Why We Named Stigg "Stigg"

Read on to know where "Stigg" comes from and how this is connected to ants.

Dor Sasson
  |  
May 12, 2021
  |  
min read
Why We Named Stigg "Stigg"

In the last few weeks, my wife Anna and I were trying to figure out a kindergarten for our daughter, Ayala (8-month). As a noob millennial parent, I tried to force myself into making up criteria for selecting a kindergarten. The list went long and since it’s not really the subject of this blog I’ll spare you the details, but there was one indicator that kept rising up from the bottom of my inner kid — big play garden.

As a kid, I simply loved these play times outside. One of my favorite things to do was tracking ants (sooo nerdy, I know). I could spend hours watching one of nature’s most under-rated wonders.

Ants communicate, collaborate and take action in such harmonious way. Although many wise people recite how “ants can carry 10–50 times their body weight”, not a lot of them acknowledge with the same enthusiasm their amazing ability to get things done as a nest. Such a small creature, so many of them — how on earth do they operate so intelligently together?

The “nest” is capable of achieving wonderful things. Far and beyond from what a single ant can. One example is finding the shortest (or nearly the shortest) path to food. How do they find the shortest path so fast? Are they able to speak with each other? Well, it appears that ants leave pheromone traces on surfaces, kinda like a breadcrumbs trail for their fellow ants to detect and follow. Over time, the shortest path becomes the default path. This theory was invented by a French zoologist named Grassé, who named it Stigmergy. Stigmergy combines two greek words: Trace and Operation. The principle is that the trace left in the environment by an individual action stimulates the performance of a succeeding action by the same or different agent.

Isn’t that amazing that ants can not speak with each other, but are capable of leveraging data traces to communicate, drive action and get far and above together?

We were simply thrilled by the idea, and that’s exactly why we decided to build Stigg.io

Isn’t that amazing that ants can not speak with each other, but are capable of leveraging data traces to communicate, drive action and get far and above together?

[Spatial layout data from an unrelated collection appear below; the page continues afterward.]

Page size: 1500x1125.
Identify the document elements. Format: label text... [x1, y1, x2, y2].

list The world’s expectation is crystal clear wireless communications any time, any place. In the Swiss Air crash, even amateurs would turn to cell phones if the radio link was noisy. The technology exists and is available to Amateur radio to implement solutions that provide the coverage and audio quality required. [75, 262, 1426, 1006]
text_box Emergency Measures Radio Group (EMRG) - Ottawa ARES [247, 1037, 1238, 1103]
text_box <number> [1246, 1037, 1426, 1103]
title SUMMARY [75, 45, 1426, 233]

We have been hanging around long enough in the software development world, working for various companies, chatting with colleagues, friends and customers, reading the right RSS and tweets, to be able to say it with the utmost confidence: there’s a lot of data on the surface.

There’s a lot of data on the surface, but the real question is how well are we in turning it into action. How much of it is left scattered and unrealized? How much of it actually drives action and creates value and growth? How much of it is siloed, where only an exclusive clique of ants know how to tame it?

There’s a lot of data on the surface, but the real question is how well are we in turning it into action

Democratizing user data and making it stupid simple for all of the ants in your nest to consume, collaborate, and take-action over it. When done right, we will help you unleash the full-potential of your growth strategy. Rallying everyone in your nest around data is Stigg.